For dataset from another circRNA screening study43, top 50 negative selected circRNAs were selected from the gene summary table for HEK293FT, HT29, and Hela cell lines separately. The sgRNAs associated to these top negative selected circRNAs were used to generate Precision-Recall curve and calculate AUPR score. We also calculated the AUC scores and AUPR scores for all the sgRNAs in the library.

Off-target viability analysis

The random forest method was implemented using scikit-learn package59. All guides targeting non-essential genes in two studies are used (499 guides targeting 10 non-essential genes in our study, and 2593 guides targeting 65 non-essential genes in research18, respectively). We compare guides that have the strongest dropout (lowest 25% log fold change value) with the rest of the guides.

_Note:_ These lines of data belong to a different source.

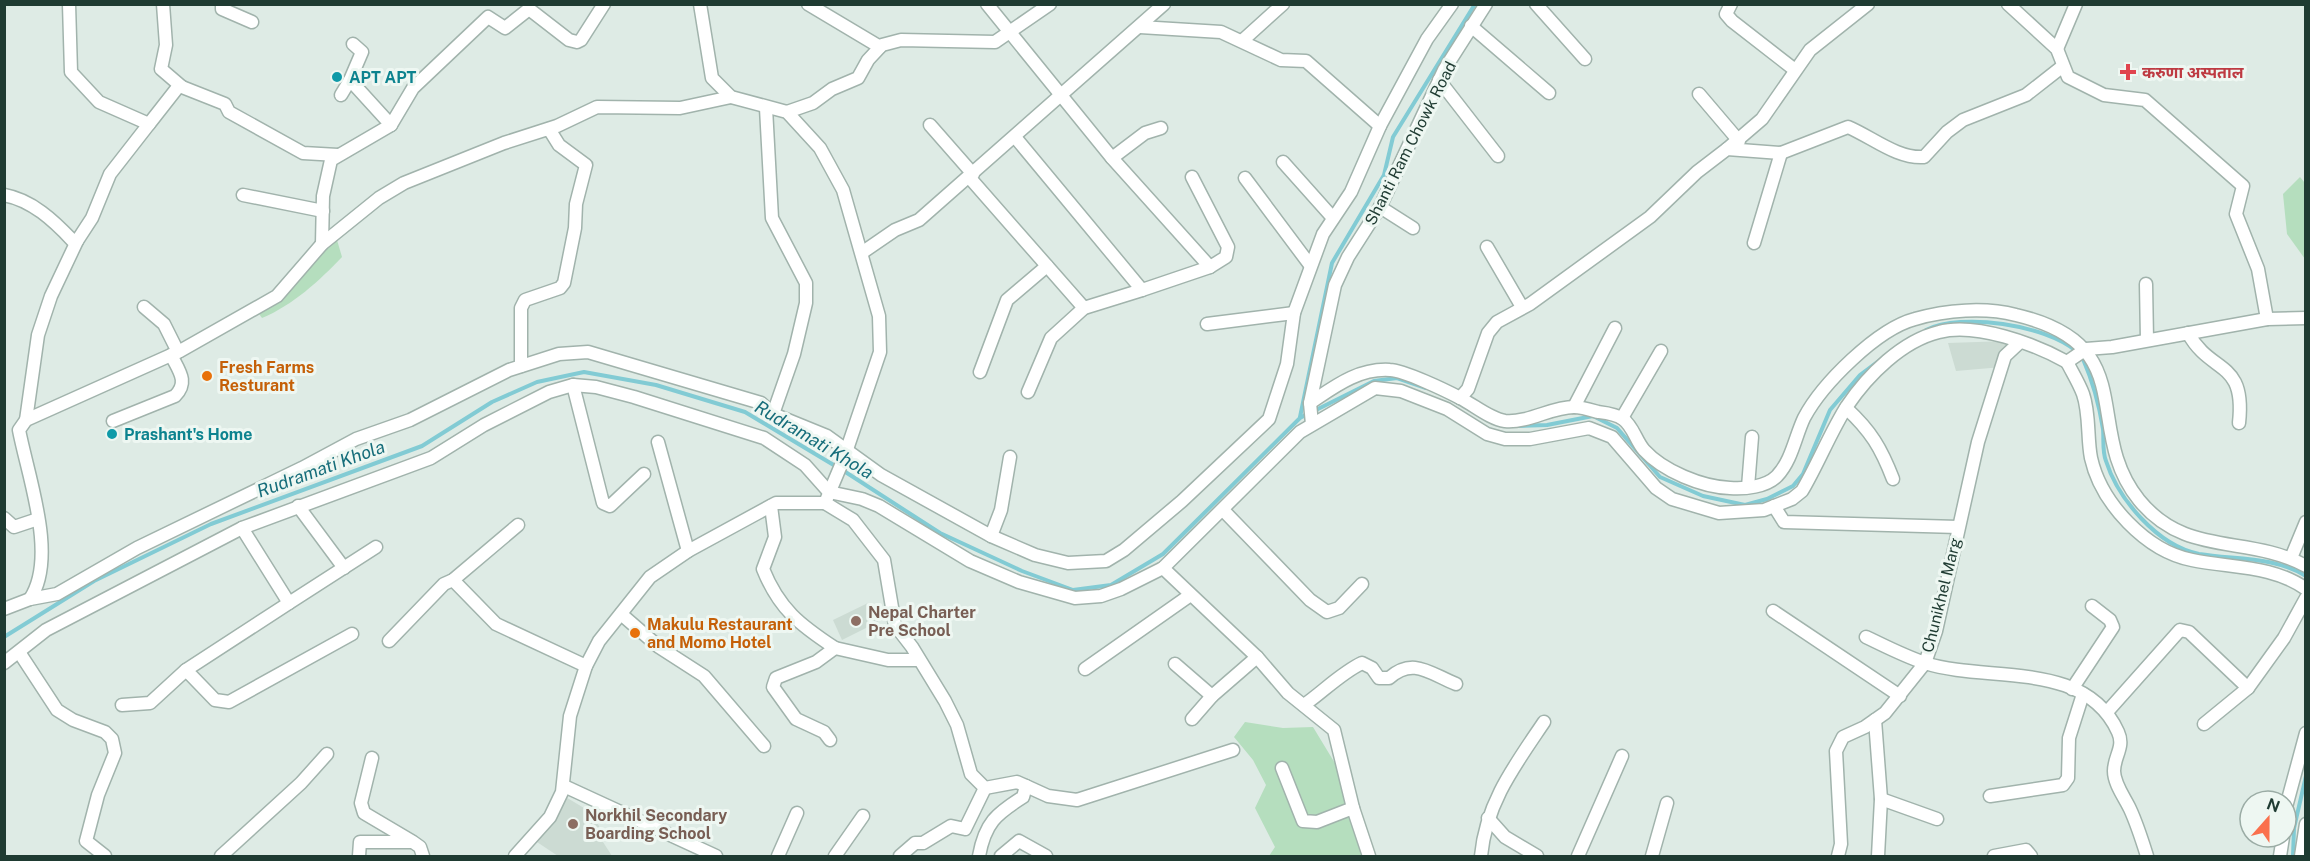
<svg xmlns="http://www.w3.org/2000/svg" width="2310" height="861" font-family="'Public Sans','Noto Sans Devanagari',sans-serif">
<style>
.built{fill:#ccdbd3}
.green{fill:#b5debe}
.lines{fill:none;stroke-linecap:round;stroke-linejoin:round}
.stream{stroke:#82cbd4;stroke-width:4}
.minor-casing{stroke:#a1b3ac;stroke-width:15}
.minor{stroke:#fff;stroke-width:12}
.health-dot{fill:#e0444e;stroke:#eef7f2;stroke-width:2}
.culture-dot{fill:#0f9aa8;stroke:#eef7f2;stroke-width:2}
.food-dot{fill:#e8710a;stroke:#eef7f2;stroke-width:2}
.education-dot{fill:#8d6e63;stroke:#eef7f2;stroke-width:2}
.labels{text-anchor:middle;stroke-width:6;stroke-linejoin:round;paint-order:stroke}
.health-label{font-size:16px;font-weight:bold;fill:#be3a42;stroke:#eef7f2;text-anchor:start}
.culture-label{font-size:16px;font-weight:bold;fill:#0d838f;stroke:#eef7f2;text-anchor:start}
.street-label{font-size:16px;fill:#1f3b32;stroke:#eef7f2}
.food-label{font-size:16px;font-weight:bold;fill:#c56008;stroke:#eef7f2;text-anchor:start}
.education-label{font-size:16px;font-weight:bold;fill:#785e54;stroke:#eef7f2;text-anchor:start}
.water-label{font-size:18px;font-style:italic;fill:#166d7a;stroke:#eef7f2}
</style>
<rect width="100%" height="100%" fill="#deebe5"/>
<!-- built -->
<g class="built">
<path d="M2007 341 2002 367 1956 371 1948 343Z"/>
<path d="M868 603 878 622 842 640 833 620Z"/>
<path d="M564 796 589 811 599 826 603 842 612 856H558L534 840Z"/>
</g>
<!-- green -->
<g class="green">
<path d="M2300 177 2305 183V259L2287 234 2283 194Z"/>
<path d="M337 240 342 257C319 281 293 305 262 318L257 311Z"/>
<path d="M1245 722 1283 728 1313 727 1350 788 1369 856H1269L1275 847 1255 808 1266 785 1253 760 1234 737Z"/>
</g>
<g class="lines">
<!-- stream -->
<g class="stream">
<path d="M1926 330C1962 312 2045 325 2076 351"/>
<path d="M2083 359C2093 382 2099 404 2103 429 2104 439 2102 451 2106 461 2118 499 2158 546 2199 554 2236 560 2273 556 2306 576"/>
<path d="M1314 411 1374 381 1397 378 1426 388"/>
<path d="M1300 417 1332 263 1384 175 1393 137 1475 4"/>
<path d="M1518 426 1547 425 1593 416 1617 428 1660 477 1703 496 1745 505 1767 499 1793 486 1803 474 1830 410 1860 375 1904 342"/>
<path d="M4 637 94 581 211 524 422 446 492 402 537 382 584 372 656 385 745 412 847 473 940 533 1022 571 1073 590 1111 585 1163 554 1300 418 1307 414"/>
<path d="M2293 856 2294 828 2306 776"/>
</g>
<defs>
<g id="minor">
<path d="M163 4 166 45 161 69 182 87"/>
<path d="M222 4V9L252 22"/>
<path d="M808 4 880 47"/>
<path d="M987 4 1112 158 1145 133 1161 128"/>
<path d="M1536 4 1585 59"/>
<path d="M1731 4 1726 14 1732 21 1795 70"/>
<path d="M2008 4 2057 49 2068 77 2104 95 2145 100 2243 186 2236 214 2258 269 2267 319"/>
<path d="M1471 26 1549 93"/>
<path d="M1140 27 1221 32 1281 60 1306 61 1380 126"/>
<path d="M1242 41 1283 4"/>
<path d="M353 44 362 52 350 80 391 125"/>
<path d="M2057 49 2076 4"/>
<path d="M1439 80 1498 156"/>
<path d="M1699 94 1739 141"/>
<path d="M341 95 350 80"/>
<path d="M766 108 772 218 806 283V303L794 354 773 414"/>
<path d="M787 112 813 103 832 89 858 78 868 60 882 45 901 40 995 42 1050 4"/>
<path d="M149 124 178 87H182L225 104 229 112 303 153 338 155"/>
<path d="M930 125 973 174"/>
<path d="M1015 137 1142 290 1084 308 1051 338 1028 392"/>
<path d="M1727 149 1762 119 1810 50 1868 4"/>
<path d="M1112 158 1210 267"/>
<path d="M1283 162 1333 218"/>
<path d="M969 177 1084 308"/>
<path d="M1245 178 1310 265"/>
<path d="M4 195C32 200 54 221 72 240L77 241 92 218 110 174 149 124 99 102 71 72 69 4"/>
<path d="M243 195 323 211"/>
<path d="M1380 207 1413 228"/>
<path d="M1754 243 1781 153"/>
<path d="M322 244 323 196 331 160 391 125 413 88 488 17 505 28 529 9 569 40 577 42 581 40 604 4"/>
<path d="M1487 247 1522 307"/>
<path d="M863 252 895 230 919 220 1164 4"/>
<path d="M2146 284 2147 340"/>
<path d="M1142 290 1210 267 1226 257 1228 247 1192 177"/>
<path d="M144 307 164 324 178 352"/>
<path d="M1207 324 1294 313"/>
<path d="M2188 333C2211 375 2246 359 2239 423"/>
<path d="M2067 362C2072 372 2079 383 2083 394 2090 414 2087 438 2091 458 2101 503 2146 551 2192 560 2230 568 2273 565 2306 589"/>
<path d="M521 366V308L525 300 560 288 564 283 575 228 576 204 586 165 559 145 549 129"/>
<path d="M980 372 1007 300 1047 266"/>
<path d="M573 385 603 503 610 506 644 474"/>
<path d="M1460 398 1468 389 1488 333 1497 322 1530 304 1650 217 1697 172 1727 149 1781 153 1848 127C1872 137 1897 159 1924 157L1947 132 1963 120 2026 95 2063 66"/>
<path d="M1310 403C1334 387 1358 368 1390 370 1403 370 1447 391 1460 398 1474 405 1490 419 1505 421 1529 423 1551 407 1574 407 1581 407 1591 410 1598 412 1606 413 1616 414 1623 419 1633 426 1636 441 1644 450 1663 471 1702 487 1730 488 1745 489 1766 487 1777 476 1792 460 1795 437 1804 418 1822 384 1877 329 1915 319 1946 310 1985 307 2016 315 2144 345 2081 428 2139 500 2186 558 2247 534 2306 566"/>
<path d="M1574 407 1615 328"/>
<path d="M1846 408C1871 431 1881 448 1893 479"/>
<path d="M1622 418 1661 351"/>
<path d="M26 420 38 335 51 296 77 241"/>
<path d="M113 421 175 396C189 382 179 371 171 355"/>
<path d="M1312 424 1310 403 1335 285 1348 257 1380 207 1444 70 1486 4"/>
<path d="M658 442 688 551"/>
<path d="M1748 487 1752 437"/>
<path d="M825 503 853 520 884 560 895 625 912 647 945 701 957 725 971 774 985 788 1017 782 1026 786 1023 797C996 814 985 823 979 856"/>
<path d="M298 506 344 568"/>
<path d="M771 506 775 537 763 569C779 609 800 625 835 648"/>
<path d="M1774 506 1784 522 1958 527"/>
<path d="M1223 510 1310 600 1327 612 1339 608 1362 584"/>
<path d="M4 518 14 527 38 519"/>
<path d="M242 528 289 603 376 547"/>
<path d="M991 536 1001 510 1010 457"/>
<path d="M2291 558 2306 522"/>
<path d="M1163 568 1257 657 1288 693 1334 730 1353 808 1369 856"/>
<path d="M453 580 496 624 586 666"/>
<path d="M30 599C58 557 28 477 19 430L26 420 180 351 277 296 322 244 379 198 404 183 504 143 557 126 597 107 680 108 731 97"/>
<path d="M289 603 186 670 215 700 229 702 352 634"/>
<path d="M4 609 30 599 57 594 137 548 302 468 356 439 410 420 509 370 559 354 588 352 761 403 773 414 827 436 881 475 991 536 1035 555 1068 563 1106 561 1124 550 1182 501 1269 419 1287 364 1294 313 1323 234 1351 192 1380 126 1427 39 1452 4"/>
<path d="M1773 611 1900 696"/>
<path d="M621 614 659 647 704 676 764 746"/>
<path d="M1866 637C1885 646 1904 656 1925 663 1987 683 2085 659 2118 732 2125 747 2114 756 2114 771 2114 784 2125 798 2130 809 2137 824 2142 840 2147 856"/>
<path d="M389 641 444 584 453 580 518 525"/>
<path d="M19 652 57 710 73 720 105 732 112 739 115 753 98 795 86 841 105 856"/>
<path d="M4 663 46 630 242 528 431 458 484 425 549 392 573 385 596 387 634 397 764 438 805 465 829 492 862 499 879 506 970 561 1019 582 1075 598 1101 596 1121 589 1163 568 1300 432 1375 388 1401 391 1447 409 1487 434 1505 439H1530L1589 428 1612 437 1656 488 1672 499 1719 513 1764 510 1792 499 1802 491C1818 464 1830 433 1847 406 1868 375 1902 341 1939 332 1975 322 2035 344 2067 362L2086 349 2112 347 2267 319 2306 318"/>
<path d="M1175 664 1212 696"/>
<path d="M1085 669 1189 596"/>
<path d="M2072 689 2113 627 2110 620 2092 606"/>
<path d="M122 705 150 703 186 670"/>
<path d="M1304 705C1324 691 1341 673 1362 663L1372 668 1379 678H1389C1413 657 1429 673 1456 684"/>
<path d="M2107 712 2180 630 2189 632 2248 688 2284 638 2306 598"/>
<path d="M1192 719 1212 696 1257 657"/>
<path d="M1875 720 1881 799 1878 856"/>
<path d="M2204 724 2248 688"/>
<path d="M830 740 824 732 796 719 773 687 776 678 816 662 835 648 888 660H918"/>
<path d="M372 758 361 803 364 813 413 842 420 847 423 856"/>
<path d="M1282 768 1303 821 1317 822 1353 808"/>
<path d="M564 786 716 856"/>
<path d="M1026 786 1048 796 1077 800 1233 750"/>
<path d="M1990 796 2063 785 2068 778 2069 738 2083 694"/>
<path d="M1881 799 1937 819"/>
<path d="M2286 807 2306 733"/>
<path d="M1488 818 1505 837 1537 856"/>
<path d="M221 856 301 783 327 754"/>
<path d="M359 856 360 842H412"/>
<path d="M515 856 550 817 562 792 570 716 586 666 599 641 650 577 688 551 776 503H825L844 458 880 352 879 316 843 190 820 148 787 112 731 97 712 78 700 4"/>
<path d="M778 856 797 813"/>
<path d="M835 856 863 816"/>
<path d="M900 856 915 843H923L951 826 965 829 985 788"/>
<path d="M1001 856 1019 841 1046 856"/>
<path d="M1481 856C1486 803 1515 765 1544 722"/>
<path d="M1578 856 1622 756"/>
<path d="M1652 856 1667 803"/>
<path d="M1838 856 1841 844 1836 751 1843 737 1865 727 1885 713 1925 663 1936 631 1978 442 2005 356 2020 342"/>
<path d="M1994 856 2026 850 2031 856"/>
<path d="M2280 856 2283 837"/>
<path d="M2301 856 2306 824"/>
</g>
</defs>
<!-- minor casing -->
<use href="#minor" class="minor-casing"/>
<!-- minor -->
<use href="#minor" class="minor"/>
</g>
<!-- markers -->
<path class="health-dot" d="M2125 63h6v6h6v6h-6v6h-6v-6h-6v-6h6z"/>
<g class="culture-dot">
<circle cx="337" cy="77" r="6"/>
<circle cx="112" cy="434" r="6"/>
</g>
<g class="food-dot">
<circle cx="207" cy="376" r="6"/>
<circle cx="635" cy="633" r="6"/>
</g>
<g class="education-dot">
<circle cx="856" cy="621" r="6"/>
<circle cx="573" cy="824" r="6"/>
</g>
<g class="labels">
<!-- health labels -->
<g class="health-label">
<text x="2142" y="78">करुणा अस्पताल</text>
</g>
<!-- culture labels -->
<g class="culture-label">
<text x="349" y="83">APT APT</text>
<text x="124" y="440">Prashant's Home</text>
</g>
<!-- street labels -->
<g class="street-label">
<text transform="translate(1410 143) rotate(-63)" y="6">Shanti Ram Chowk Road</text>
<text transform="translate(1941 595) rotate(-76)" y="6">Chunikhel Marg</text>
</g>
<!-- food labels -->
<g class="food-label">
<text x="219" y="373">Fresh Farms<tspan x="219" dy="18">Resturant</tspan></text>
<text x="647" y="630">Makulu Restaurant<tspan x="647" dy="18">and Momo Hotel</tspan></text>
</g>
<!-- education labels -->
<g class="education-label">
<text x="868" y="618">Nepal Charter<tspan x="868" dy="18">Pre School</tspan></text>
<text x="585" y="821">Norkhil Secondary<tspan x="585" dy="18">Boarding School</tspan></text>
</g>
<!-- water labels -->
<g class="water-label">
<text transform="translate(814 440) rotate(31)" y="6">Rudramati Khola</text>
<text transform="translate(321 469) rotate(-20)" y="6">Rudramati Khola</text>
</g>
</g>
<!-- border -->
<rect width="2310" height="861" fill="none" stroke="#1f3b32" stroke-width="12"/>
<!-- north arrow -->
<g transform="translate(2268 819) rotate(21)"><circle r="28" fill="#eef7f2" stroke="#9baca5" stroke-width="1.5"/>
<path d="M0-4.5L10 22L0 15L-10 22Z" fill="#fa704d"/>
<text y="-9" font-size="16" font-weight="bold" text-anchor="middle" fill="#1f3b32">N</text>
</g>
</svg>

lncRNA expression and survival analysis

The lncRNA expressions from A375 and A549 cells are from the Cancer Cell Line Encyclopedia (CCLE) and are downloaded from DepMap (version: 2019)60. The survival analysis of lncRNAs is performed using “The Atlas of Noncoding RNAs in Cancer” (TANRIC) database61 and DrBioRight platform62.

Statistics and reproducibility

The number of sample size (n number) and statistical details are indicated in the respective figure legends. All values for n are for individual samples or individual experiments. Sample sizes were chosen at least three to be the minimum for any inferential analysis. No data were excluded from the analyses. The two-sided independent t-test is used for calculating the p-value. The top, mid-line, and bottom of the boxplot represents the upper quartile (Q3), median, and lower quartile (Q1), respectively. The ends of the whiskers represent the minimum and maximum values in the data set. The 5-fold cross–validation in scikit-learn package is used to test the ability of machine learning models to predict sgRNA efficiency.

Reporting summary

Further information on research design is available in the Nature Portfolio Reporting Summary linked to this article.